Requirement 1: According to the tax text below, why does someone with large offshore income need to keep moving between countries, and why does a yacht help?

Text segment:

Why the tax system is so confusing
Tax could be so simple that everyone understood it, but then 100,000 accountants would have nothing to do, so instead we have a bewildering array of different taxes and thresholds and exemptions and tens of thousands of pages of legislation to get lost in. You should ask in whose interest is it to have such a complex system. Because it’s certainly not in your interest. The complexity allows the government to raise your taxes while giving tax cuts to millionaires without you noticing. Which is exactly what they’ve done.
Do I pay more tax than the richest man in the world?
One of the crazy things about tax planning is that once you get to a certain level of wealth you no longer need any income at all, so you no longer need to pay income tax. Elon Musk’s only salary from Tesla is minimum wage. When he needs cash he can borrow it, using his Tesla shares as collateral. Jeff Bezos was reported to have paid a billion dollars in tax (which in fairness is more than I’ve paid), but it was on an income of $4bn. So he paid a 25 per cent rate. The average Brit (or American) will be paying a significantly higher rate than that.
How you can get richer by buying a yacht
Oh, this is easy, providing you have a vast amount of offshore income. Let’s assume you do. In which case the problem you’ll have is that this foreign income will be taxable in the UK if you are “tax resident” in the UK. In brief, you’re tax resident if you live here for most of the year. So to avoid tax on your offshore income you simply need to spend some decent time outside the UK. But the catch is that if you stay in one place for too long then that country will tax your offshore income. So you need to keep moving. You could just rent a whole load of villas, but having your own yacht makes the country-hopping a lot easier. You can get some pretty decent yachts for around £25 million.

Requirement 2: From the rows below, extract the part that opens with the line containing "Start by logging" and closes with the line containing "Under Setup->Basic Setup, you", including both of those lines.

The data:
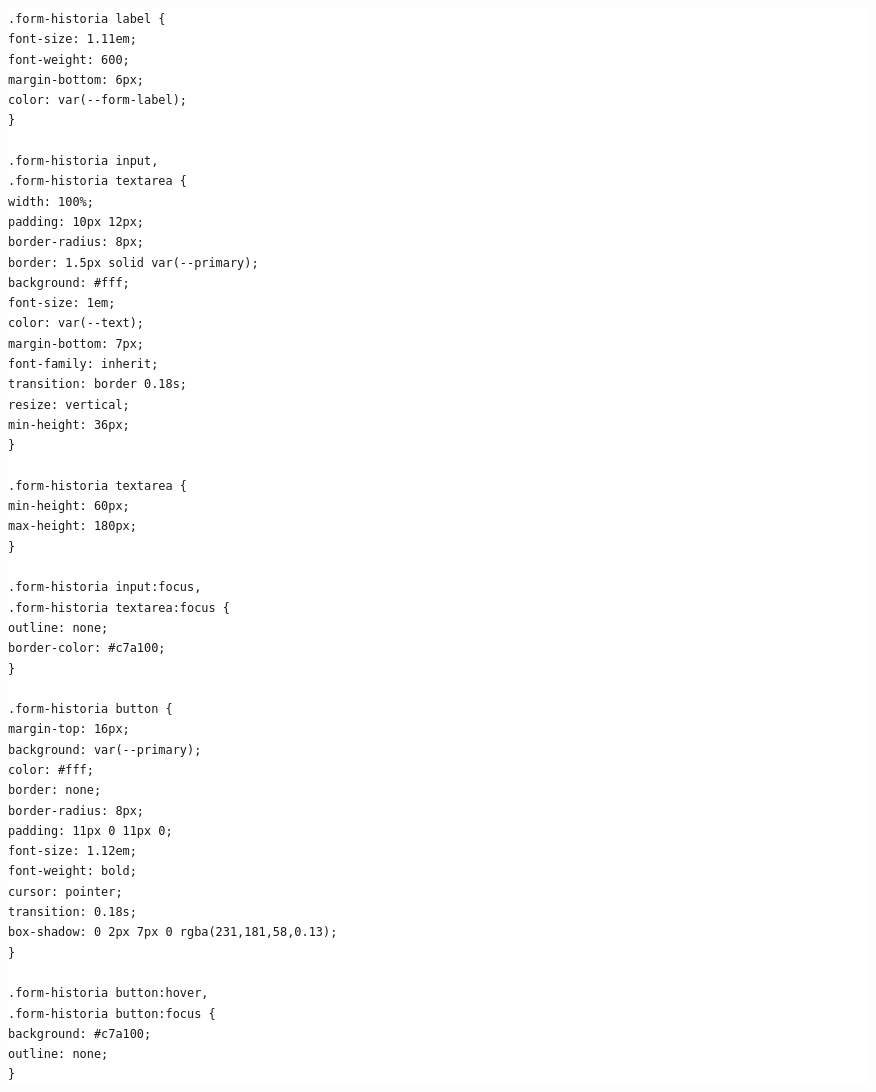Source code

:     .form-historia label {
    font-size: 1.11em;
    font-weight: 600;
    margin-bottom: 6px;
    color: var(--form-label);
    }

    .form-historia input,
    .form-historia textarea {
    width: 100%;
    padding: 10px 12px;
    border-radius: 8px;
    border: 1.5px solid var(--primary);
    background: #fff;
    font-size: 1em;
    color: var(--text);
    margin-bottom: 7px;
    font-family: inherit;
    transition: border 0.18s;
    resize: vertical;
    min-height: 36px;
    }

    .form-historia textarea {
    min-height: 60px;
    max-height: 180px;
    }

    .form-historia input:focus,
    .form-historia textarea:focus {
    outline: none;
    border-color: #c7a100;
    }

    .form-historia button {
    margin-top: 16px;
    background: var(--primary);
    color: #fff;
    border: none;
    border-radius: 8px;
    padding: 11px 0 11px 0;
    font-size: 1.12em;
    font-weight: bold;
    cursor: pointer;
    transition: 0.18s;
    box-shadow: 0 2px 7px 0 rgba(231,181,58,0.13);
    }

    .form-historia button:hover,
    .form-historia button:focus {
    background: #c7a100;
    outline: none;
    }
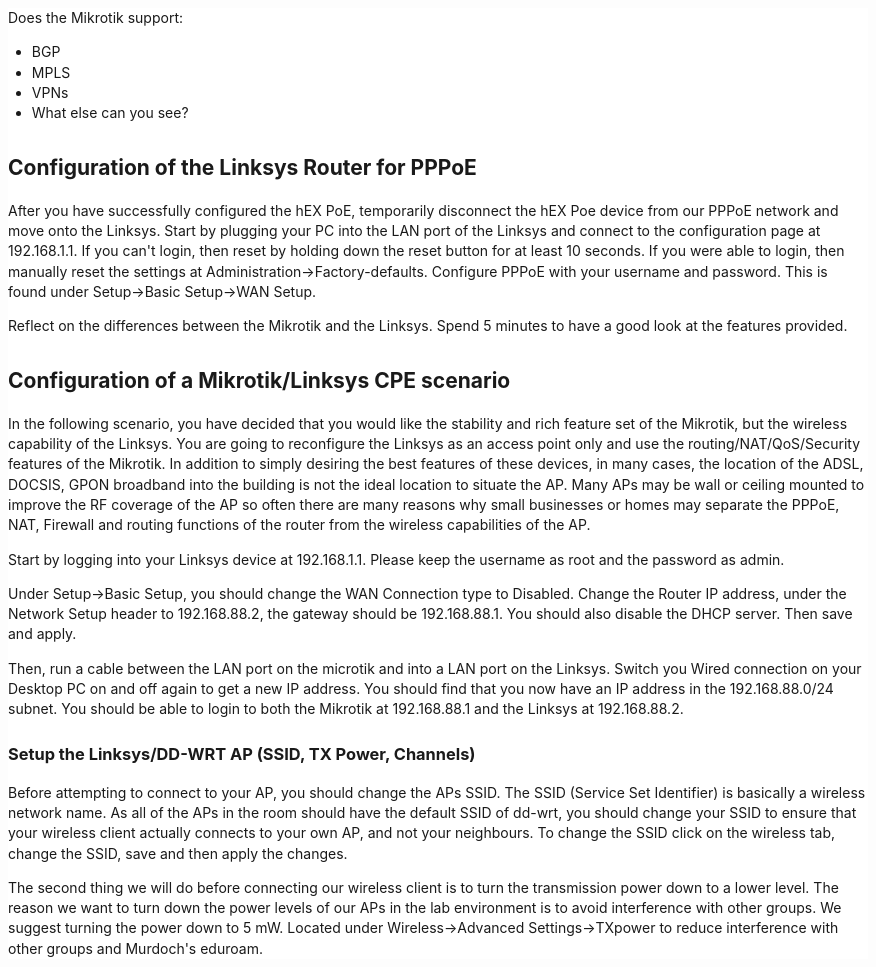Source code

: Does the Mikrotik support:
* BGP
* MPLS
* VPNs
* What else can you see?

## Configuration of the Linksys Router for PPPoE ##

After you have successfully configured the hEX PoE, temporarily disconnect the hEX Poe device from our PPPoE network and move onto the Linksys. Start by plugging your PC into the LAN port of the Linksys and connect to the configuration page at 192.168.1.1. If you can't login, then reset by holding down the reset button for at least 10 seconds. If you were able to login, then manually reset the settings at Administration->Factory-defaults. Configure PPPoE with your username and password. This is found under Setup->Basic Setup->WAN Setup.

Reflect on the differences between the Mikrotik and the Linksys. Spend 5 minutes to have a good look at the features provided.

## Configuration of a Mikrotik/Linksys CPE scenario ##

In the following scenario, you have decided that you would like the stability and rich feature set of the Mikrotik, but the wireless capability of the Linksys. You are going to reconfigure the Linksys as an access point only and use the routing/NAT/QoS/Security features of the Mikrotik. In addition to simply desiring the best features of these devices, in many cases, the location of the ADSL, DOCSIS, GPON broadband into the building is not the ideal location to situate the AP. Many APs may be wall or ceiling mounted to improve the RF coverage of the AP so often there are many reasons why small businesses or homes may separate the PPPoE, NAT, Firewall and routing functions of the router from the wireless capabilities of the AP.

Start by logging into your Linksys device at 192.168.1.1. Please keep the username as root and the password as admin. 

Under Setup->Basic Setup, you should change the WAN Connection type to Disabled. Change the Router IP address, under the Network Setup header to 192.168.88.2, the gateway should be 192.168.88.1. You should also disable the DHCP server. Then save and apply.

Then, run a cable between the LAN port on the microtik and into a LAN port on the Linksys. Switch you Wired connection on your Desktop PC on and off again to get a new IP address. You should find that you now have an IP address in the 192.168.88.0/24 subnet. You should be able to login to both the Mikrotik at 192.168.88.1 and the Linksys at 192.168.88.2.

### Setup the Linksys/DD-WRT AP (SSID, TX Power, Channels) ###

Before attempting to connect to your AP, you should change the APs SSID. The SSID (Service Set Identifier) is basically a wireless network name. As all of the APs in the room should have the default SSID of dd-wrt, you should change your SSID to ensure that your wireless client actually connects to your own AP, and not your neighbours. To change the SSID click on the wireless tab, change the SSID, save and then apply the changes.

The second thing we will do before connecting our wireless client is to turn the transmission power down to a lower level. The reason we want to turn down the power levels of our APs in the lab environment is to avoid interference with other groups. We suggest turning the power down to 5 mW. Located under Wireless->Advanced Settings->TXpower to reduce interference with other groups and Murdoch's eduroam.
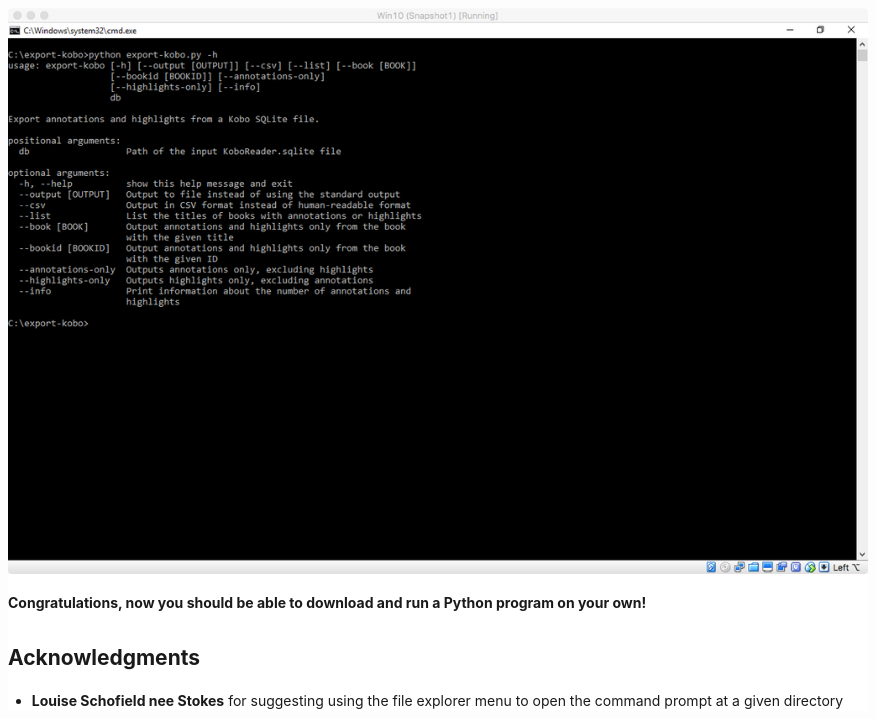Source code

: ![Running with -h shows an help message](imgs/151_help.png)




**Congratulations, now you should be able
to download and run a Python program on your own!**


## Acknowledgments

* **Louise Schofield nee Stokes** for suggesting using the file explorer menu
  to open the command prompt at a given directory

Task result 1: Staying in the UK for most of the year makes that offshore income taxable there, and staying too long in any other single country lets that country tax it instead. A yacht makes this constant country-hopping much easier than renting a string of villas.

Task result 2:
Start by logging into your Linksys device at 192.168.1.1. Please keep the username as root and the password as admin. 

Under Setup->Basic Setup, you should change the WAN Connection type to Disabled. Change the Router IP address, under the Network Setup header to 192.168.88.2, the gateway should be 192.168.88.1. You should also disable the DHCP server. Then save and apply.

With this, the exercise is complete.